Памфильев принял предупреждение за шутку.
– При твоём-то при верном споручнике Кочубее молчок? Чай, наслышаны мы, как вы с ним гетмана Самойловича спровадили в тартарары во благо Украины своей и первыми господарями заделались тут.
– То было, братья названые. А ныне примечаю я – не тот стал Василий Леонтьевич. Что-то больно часто шушукается он с московскими воеводами, а жинка его, Любовь Фёдоровна, так та с монахами московскими связалась, с юродивыми разными, светёлку им отвела, да дни и ночи молится с ними.
Чуть раскачиваясь, сияя счастливейшей улыбкой, не постучавшись, вошёл Кочубей.
– А здорово булы, хлопчики!
Гости и хозяин учтиво поклонились судье.
За вечерею больше всех говорил Кочубей. По тому, как старался он заслужить расположение приезжих и неестественно восторгался грядущими боями, по тому, как хотелось ему вызвать гостей на откровенность, Фоме стало ясно, что Мазепа не ошибается в своих недобрых догадках.
Беседа не клеилась. Мазепа говорил о мелочах и ни единым словом не обмолвился о Булавине. Фома же всё время только вздыхал, делал вид, что очень устал, сонно вешал голову и как будто подрёмывал.
Ничего не прознав, Кочубей ушёл восвояси.
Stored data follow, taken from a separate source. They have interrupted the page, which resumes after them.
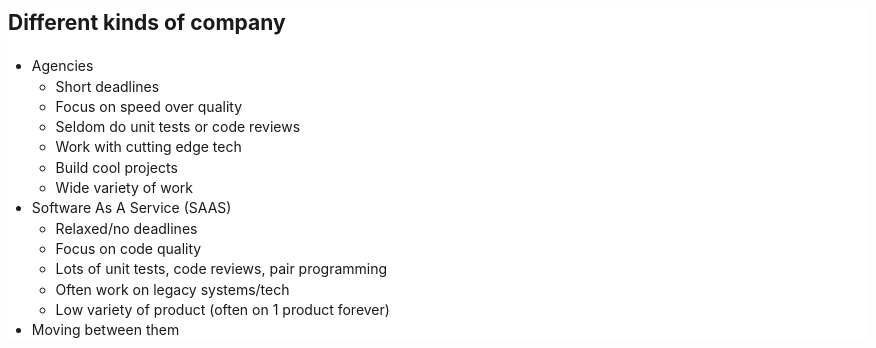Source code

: ## Different kinds of company
- Agencies
    - Short deadlines
    - Focus on speed over quality
    - Seldom do unit tests or code reviews
    - Work with cutting edge tech
    - Build cool projects
    - Wide variety of work
- Software As A Service (SAAS)
    - Relaxed/no deadlines
    - Focus on code quality
    - Lots of unit tests, code reviews, pair programming
    - Often work on legacy systems/tech
    - Low variety of product (often on 1 product forever)
- Moving between them
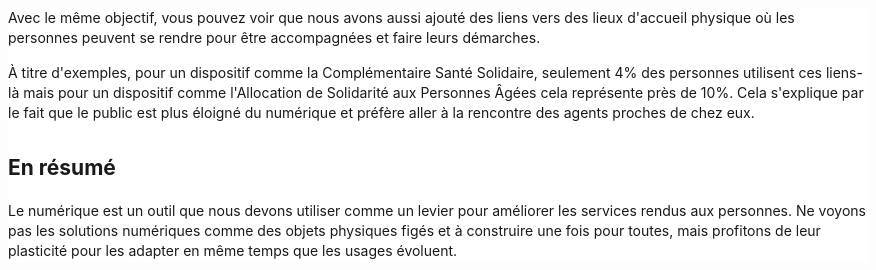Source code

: 
Avec le même objectif, vous pouvez voir que nous avons aussi ajouté des liens vers des lieux d'accueil physique où les personnes peuvent se rendre pour être accompagnées et faire leurs démarches.

À titre d'exemples, pour un dispositif comme la Complémentaire Santé Solidaire, seulement 4% des personnes utilisent ces liens-là mais pour un dispositif comme l'Allocation de Solidarité aux Personnes Âgées cela représente près de 10%. Cela s'explique par le fait que le public est plus éloigné du numérique et préfère aller à la rencontre des agents proches de chez eux.


## En résumé

Le numérique est un outil que nous devons utiliser comme un levier pour améliorer les services rendus aux personnes. Ne voyons pas les solutions numériques comme des objets physiques figés et à construire une fois pour toutes, mais profitons de leur plasticité pour les adapter en même temps que les usages évoluent.

<style type="text/css">
table {
  border-collapse: collapse;
}

table,th, td {
  border: 1px solid black;
}

th {
  padding: 0 1em;
}

td {
  text-align: right;
}

td:first-child {
  text-align: left;
}
</style>
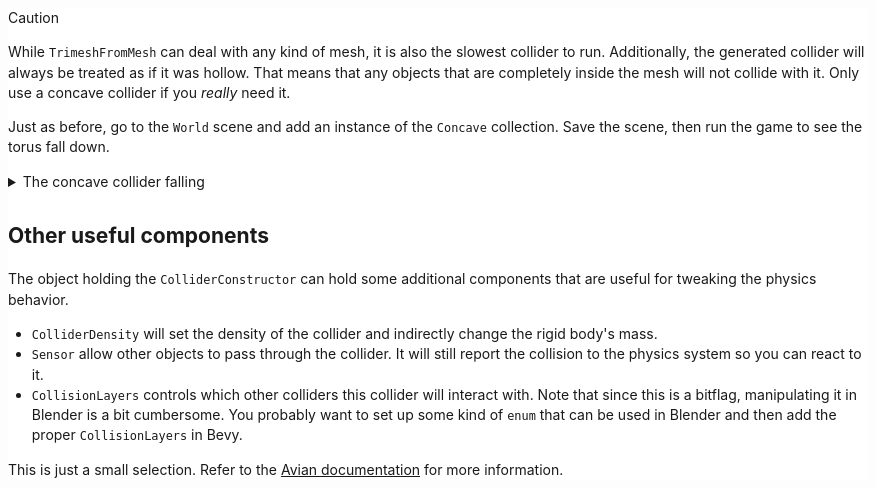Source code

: > [!CAUTION]
> While `TrimeshFromMesh` can deal with any kind of mesh, it is also the slowest collider to run.
> Additionally, the generated collider will always be treated as if it was hollow.
> That means that any objects that are completely inside the mesh will not collide with it.
> Only use a concave collider if you *really* need it.

Just as before, go to the `World` scene and add an instance of the `Concave` collection. Save the scene, then run the game to see the torus fall down.

<details><summary>The concave collider falling</summary></details>

## Other useful components

The object holding the `ColliderConstructor` can hold some additional components that are useful for tweaking the physics behavior.

- `ColliderDensity` will set the density of the collider and indirectly change the rigid body's mass.
- `Sensor` allow other objects to pass through the collider. It will still report the collision to the physics system so you can react to it.
- `CollisionLayers` controls which other colliders this collider will interact with. Note that since this is a bitflag, manipulating it in Blender is a bit cumbersome. You probably want to set up some kind of `enum` that can be used in Blender and then add the proper `CollisionLayers` in Bevy.

This is just a small selection. Refer to the [Avian documentation](https://docs.rs/avian3d/latest/avian3d/) for more information.
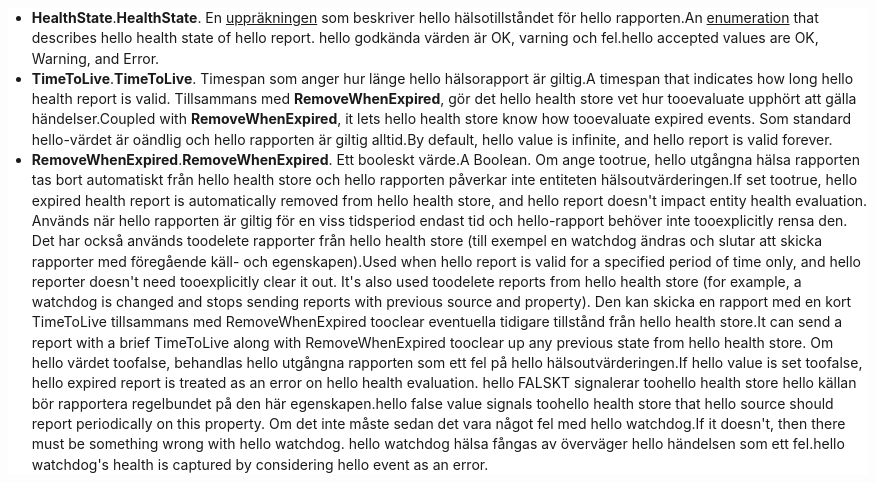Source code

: * <span data-ttu-id="2af0c-358">**HealthState**.</span><span class="sxs-lookup"><span data-stu-id="2af0c-358">**HealthState**.</span></span> <span data-ttu-id="2af0c-359">En [uppräkningen](service-fabric-health-introduction.md#health-states) som beskriver hello hälsotillståndet för hello rapporten.</span><span class="sxs-lookup"><span data-stu-id="2af0c-359">An [enumeration](service-fabric-health-introduction.md#health-states) that describes hello health state of hello report.</span></span> <span data-ttu-id="2af0c-360">hello godkända värden är OK, varning och fel.</span><span class="sxs-lookup"><span data-stu-id="2af0c-360">hello accepted values are OK, Warning, and Error.</span></span>
* <span data-ttu-id="2af0c-361">**TimeToLive**.</span><span class="sxs-lookup"><span data-stu-id="2af0c-361">**TimeToLive**.</span></span> <span data-ttu-id="2af0c-362">Timespan som anger hur länge hello hälsorapport är giltig.</span><span class="sxs-lookup"><span data-stu-id="2af0c-362">A timespan that indicates how long hello health report is valid.</span></span> <span data-ttu-id="2af0c-363">Tillsammans med **RemoveWhenExpired**, gör det hello health store vet hur tooevaluate upphört att gälla händelser.</span><span class="sxs-lookup"><span data-stu-id="2af0c-363">Coupled with **RemoveWhenExpired**, it lets hello health store know how tooevaluate expired events.</span></span> <span data-ttu-id="2af0c-364">Som standard hello-värdet är oändlig och hello rapporten är giltig alltid.</span><span class="sxs-lookup"><span data-stu-id="2af0c-364">By default, hello value is infinite, and hello report is valid forever.</span></span>
* <span data-ttu-id="2af0c-365">**RemoveWhenExpired**.</span><span class="sxs-lookup"><span data-stu-id="2af0c-365">**RemoveWhenExpired**.</span></span> <span data-ttu-id="2af0c-366">Ett booleskt värde.</span><span class="sxs-lookup"><span data-stu-id="2af0c-366">A Boolean.</span></span> <span data-ttu-id="2af0c-367">Om ange tootrue, hello utgångna hälsa rapporten tas bort automatiskt från hello health store och hello rapporten påverkar inte entiteten hälsoutvärderingen.</span><span class="sxs-lookup"><span data-stu-id="2af0c-367">If set tootrue, hello expired health report is automatically removed from hello health store, and hello report doesn't impact entity health evaluation.</span></span> <span data-ttu-id="2af0c-368">Används när hello rapporten är giltig för en viss tidsperiod endast tid och hello-rapport behöver inte tooexplicitly rensa den. Det har också används toodelete rapporter från hello health store (till exempel en watchdog ändras och slutar att skicka rapporter med föregående käll- och egenskapen).</span><span class="sxs-lookup"><span data-stu-id="2af0c-368">Used when hello report is valid for a specified period of time only, and hello reporter doesn't need tooexplicitly clear it out. It's also used toodelete reports from hello health store (for example, a watchdog is changed and stops sending reports with previous source and property).</span></span> <span data-ttu-id="2af0c-369">Den kan skicka en rapport med en kort TimeToLive tillsammans med RemoveWhenExpired tooclear eventuella tidigare tillstånd från hello health store.</span><span class="sxs-lookup"><span data-stu-id="2af0c-369">It can send a report with a brief TimeToLive along with RemoveWhenExpired tooclear up any previous state from hello health store.</span></span> <span data-ttu-id="2af0c-370">Om hello värdet toofalse, behandlas hello utgångna rapporten som ett fel på hello hälsoutvärderingen.</span><span class="sxs-lookup"><span data-stu-id="2af0c-370">If hello value is set toofalse, hello expired report is treated as an error on hello health evaluation.</span></span> <span data-ttu-id="2af0c-371">hello FALSKT signalerar toohello health store hello källan bör rapportera regelbundet på den här egenskapen.</span><span class="sxs-lookup"><span data-stu-id="2af0c-371">hello false value signals toohello health store that hello source should report periodically on this property.</span></span> <span data-ttu-id="2af0c-372">Om det inte måste sedan det vara något fel med hello watchdog.</span><span class="sxs-lookup"><span data-stu-id="2af0c-372">If it doesn't, then there must be something wrong with hello watchdog.</span></span> <span data-ttu-id="2af0c-373">hello watchdog hälsa fångas av överväger hello händelsen som ett fel.</span><span class="sxs-lookup"><span data-stu-id="2af0c-373">hello watchdog's health is captured by considering hello event as an error.</span></span>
А наутро уехали ни с чем и гости.
Мазепа больше, чем когда бы то ни было, стал проявлять к Кочубею преданность и дружбу. Он ежедневно ходил к судье, был необычайно внимателен к жене его и особенно баловал крёстницу свою, Матрёну.
Несмотря на преклонный возраст, гетман держался ещё молодцом, любил при случае хвастнуть силой и ловкостью, скакал на коне не хуже молодого казака, без промаха убивал парящего в вышине ястреба. Его обходительность со всеми, даже с малыми людьми, изысканные манеры, которым он научился ещё в Польше, при дворе Яна Казимира, подкупали всех, а женщин приводили в восхищение.
– Наш гетман не только первый из первых людей на Украине, но и первый из всех кавалеров, – тайком от мужей делились впечатлениями о Мазепе полковницы, есаулши, писарши, и со вздохом поглядывали в зеркало на свои предательские морщинки.
Не только пожившие матери, но и чернобровые румяные дочери их часто думали о статном старике-гетмане.
И в самом деле, чем непригож был седовласый молодец? И власть, и богатство, и силу – всё «даровал ему Бог». Где ещё сыщешь такого мужа!
Так рассуждали многие девушки, такие думки не раз приходили в голову и дочери Кочубея.
Мазепа зачастил к судье в дом, каждый раз приносил Матрёне дорогие гостинцы и, захлёбываясь, говорил все о её «ангельской красоте». Это вызвало в Батурине оживлённые толки и сплетни.